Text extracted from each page
==*==
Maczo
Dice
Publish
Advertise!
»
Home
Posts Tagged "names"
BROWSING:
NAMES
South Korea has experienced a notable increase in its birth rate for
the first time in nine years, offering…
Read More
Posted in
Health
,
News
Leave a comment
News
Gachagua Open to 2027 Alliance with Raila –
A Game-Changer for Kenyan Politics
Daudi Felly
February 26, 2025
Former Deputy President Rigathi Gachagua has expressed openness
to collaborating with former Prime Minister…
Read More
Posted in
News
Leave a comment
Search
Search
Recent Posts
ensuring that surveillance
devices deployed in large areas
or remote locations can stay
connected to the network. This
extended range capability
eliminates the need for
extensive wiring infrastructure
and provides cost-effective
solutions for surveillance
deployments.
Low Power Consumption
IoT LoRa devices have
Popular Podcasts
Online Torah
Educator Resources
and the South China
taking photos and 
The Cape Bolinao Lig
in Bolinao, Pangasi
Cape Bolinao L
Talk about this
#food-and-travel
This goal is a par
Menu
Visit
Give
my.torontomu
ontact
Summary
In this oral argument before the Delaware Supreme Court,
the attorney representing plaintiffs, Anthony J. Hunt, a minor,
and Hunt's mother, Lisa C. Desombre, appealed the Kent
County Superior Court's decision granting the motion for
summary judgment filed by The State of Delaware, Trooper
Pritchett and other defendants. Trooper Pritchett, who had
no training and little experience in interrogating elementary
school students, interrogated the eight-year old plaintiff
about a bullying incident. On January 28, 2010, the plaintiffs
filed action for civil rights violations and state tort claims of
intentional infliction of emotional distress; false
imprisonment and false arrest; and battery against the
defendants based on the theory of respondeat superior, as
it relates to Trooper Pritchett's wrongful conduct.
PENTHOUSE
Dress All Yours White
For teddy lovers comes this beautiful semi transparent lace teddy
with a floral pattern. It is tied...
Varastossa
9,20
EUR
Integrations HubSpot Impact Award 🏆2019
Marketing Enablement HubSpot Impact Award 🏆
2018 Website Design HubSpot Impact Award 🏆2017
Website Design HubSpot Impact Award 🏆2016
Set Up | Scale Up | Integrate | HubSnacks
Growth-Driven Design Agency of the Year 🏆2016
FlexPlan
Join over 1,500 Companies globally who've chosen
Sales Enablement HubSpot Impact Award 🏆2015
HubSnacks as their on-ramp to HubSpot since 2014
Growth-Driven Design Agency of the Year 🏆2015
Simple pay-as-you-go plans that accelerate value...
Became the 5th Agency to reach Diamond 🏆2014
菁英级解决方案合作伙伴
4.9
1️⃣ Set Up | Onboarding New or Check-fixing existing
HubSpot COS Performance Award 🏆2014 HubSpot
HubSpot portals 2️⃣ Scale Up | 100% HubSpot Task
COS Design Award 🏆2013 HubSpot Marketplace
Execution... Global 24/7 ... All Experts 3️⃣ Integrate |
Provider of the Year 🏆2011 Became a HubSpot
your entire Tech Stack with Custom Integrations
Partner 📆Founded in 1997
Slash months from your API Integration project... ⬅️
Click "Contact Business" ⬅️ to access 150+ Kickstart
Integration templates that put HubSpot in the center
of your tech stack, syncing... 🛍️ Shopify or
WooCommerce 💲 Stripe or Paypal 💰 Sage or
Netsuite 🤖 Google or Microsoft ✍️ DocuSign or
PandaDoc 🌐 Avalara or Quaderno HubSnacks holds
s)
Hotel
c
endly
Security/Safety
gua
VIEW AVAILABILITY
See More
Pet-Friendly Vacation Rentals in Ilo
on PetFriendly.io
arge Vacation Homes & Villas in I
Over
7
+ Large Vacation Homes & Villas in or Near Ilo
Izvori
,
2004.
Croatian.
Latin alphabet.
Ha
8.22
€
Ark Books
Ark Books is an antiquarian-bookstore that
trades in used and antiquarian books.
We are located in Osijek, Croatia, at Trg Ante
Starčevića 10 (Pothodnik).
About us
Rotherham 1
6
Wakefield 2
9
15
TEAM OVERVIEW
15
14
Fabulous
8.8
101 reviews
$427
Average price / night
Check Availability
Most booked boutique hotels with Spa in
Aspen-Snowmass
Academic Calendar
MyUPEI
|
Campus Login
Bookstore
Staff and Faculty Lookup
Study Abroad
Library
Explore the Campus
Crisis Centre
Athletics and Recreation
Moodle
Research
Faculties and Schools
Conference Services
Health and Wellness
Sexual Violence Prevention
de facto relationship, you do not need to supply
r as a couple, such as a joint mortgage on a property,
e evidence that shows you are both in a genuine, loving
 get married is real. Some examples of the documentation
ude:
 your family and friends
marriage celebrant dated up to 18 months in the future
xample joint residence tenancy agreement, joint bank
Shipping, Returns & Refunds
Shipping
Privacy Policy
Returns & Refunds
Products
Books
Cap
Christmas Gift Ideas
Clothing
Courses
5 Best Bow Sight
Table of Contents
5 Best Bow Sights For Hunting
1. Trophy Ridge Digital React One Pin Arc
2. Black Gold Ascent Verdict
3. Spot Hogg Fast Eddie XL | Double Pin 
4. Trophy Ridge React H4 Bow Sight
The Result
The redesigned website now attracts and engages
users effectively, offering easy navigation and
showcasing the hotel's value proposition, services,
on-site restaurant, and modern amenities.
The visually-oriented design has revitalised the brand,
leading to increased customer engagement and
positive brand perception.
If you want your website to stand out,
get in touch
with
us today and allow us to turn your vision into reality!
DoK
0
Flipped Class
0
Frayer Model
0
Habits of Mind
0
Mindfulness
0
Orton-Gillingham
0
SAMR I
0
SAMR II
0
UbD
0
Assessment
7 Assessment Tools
==*==
- **What the exercise asks**:
Recast the entries from their first line up to and including the line containing "The Cape Bolinao Lig" as a Markdown table with the columns Row and Line. Give each line its own numbered row and omit blank lines.

- **Written solution**:
| Row | Line |
|---|---|
| 1 | Maczo |
| 2 | Dice |
| 3 | Publish |
| 4 | Advertise! |
| 5 | » |
| 6 | Home |
| 7 | Posts Tagged "names" |
| 8 | BROWSING: |
| 9 | NAMES |
| 10 | South Korea has experienced a notable increase in its birth rate for |
| 11 | the first time in nine years, offering… |
| 12 | Read More |
| 13 | Posted in |
| 14 | Health |
| 15 | , |
| 16 | News |
| 17 | Leave a comment |
| 18 | News |
| 19 | Gachagua Open to 2027 Alliance with Raila – |
| 20 | A Game-Changer for Kenyan Politics |
| 21 | Daudi Felly |
| 22 | February 26, 2025 |
| 23 | Former Deputy President Rigathi Gachagua has expressed openness |
| 24 | to collaborating with former Prime Minister… |
| 25 | Read More |
| 26 | Posted in |
| 27 | News |
| 28 | Leave a comment |
| 29 | Search |
| 30 | Search |
| 31 | Recent Posts |
| 32 | ensuring that surveillance |
| 33 | devices deployed in large areas |
| 34 | or remote locations can stay |
| 35 | connected to the network. This |
| 36 | extended range capability |
| 37 | eliminates the need for |
| 38 | extensive wiring infrastructure |
| 39 | and provides cost-effective |
| 40 | solutions for surveillance |
| 41 | deployments. |
| 42 | Low Power Consumption |
| 43 | IoT LoRa devices have |
| 44 | Popular Podcasts |
| 45 | Online Torah |
| 46 | Educator Resources |
| 47 | and the South China |
| 48 | taking photos and  |
| 49 | The Cape Bolinao Lig |